__WORK TO BE COMPLETED__
Copy the data that follows exactly as it is, excluding all pictures.

======== LISTED ENTRIES ========

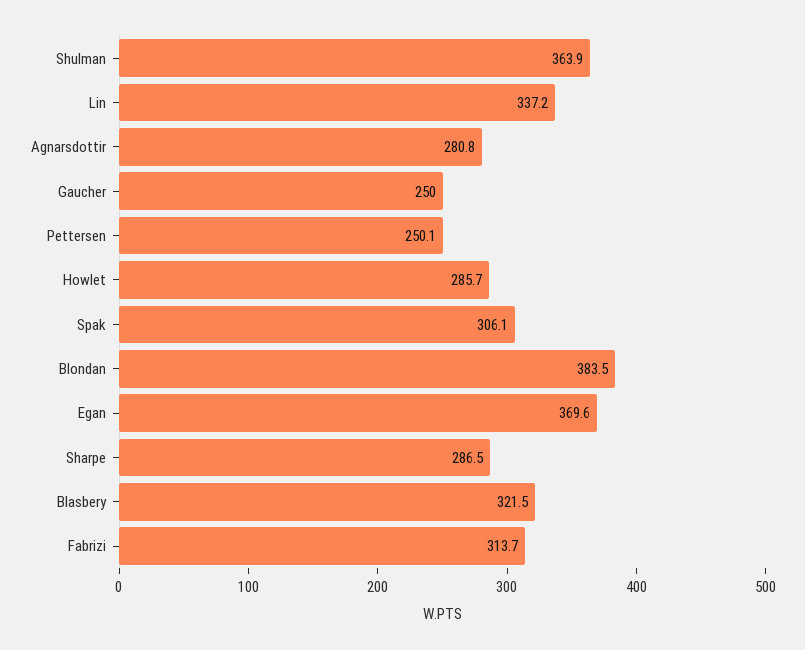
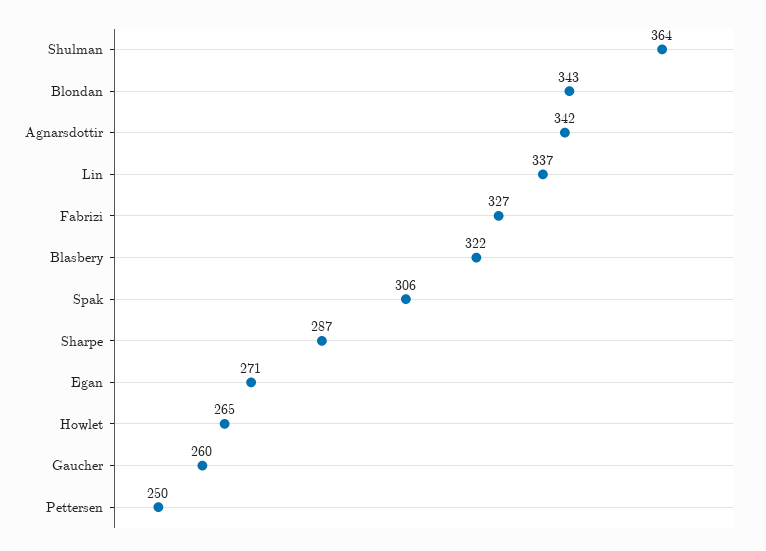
  {
    "Shulman": 363.9,
    "Lin": 337.2,
-   "Agnarsdottir": 280.8,
+   "Agnarsdottir": 342,
-   "Gaucher": 250,
+   "Gaucher": 260,
    "Pettersen": 250.1,
-   "Howlet": 285.7,
+   "Howlet": 265,
    "Spak": 306.1,
-   "Blondan": 383.5,
+   "Blondan": 343,
-   "Egan": 369.6,
+   "Egan": 271,
    "Sharpe": 286.5,
    "Blasbery": 321.5,
-   "Fabrizi": 313.7
+   "Fabrizi": 327
  }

========

__ANSWER BELOW__
  {
    "Shulman": 363.9,
    "Lin": 337.2,
-   "Agnarsdottir": 280.8,
+   "Agnarsdottir": 342,
-   "Gaucher": 250,
+   "Gaucher": 260,
    "Pettersen": 250.1,
-   "Howlet": 285.7,
+   "Howlet": 265,
    "Spak": 306.1,
-   "Blondan": 383.5,
+   "Blondan": 343,
-   "Egan": 369.6,
+   "Egan": 271,
    "Sharpe": 286.5,
    "Blasbery": 321.5,
-   "Fabrizi": 313.7
+   "Fabrizi": 327
  }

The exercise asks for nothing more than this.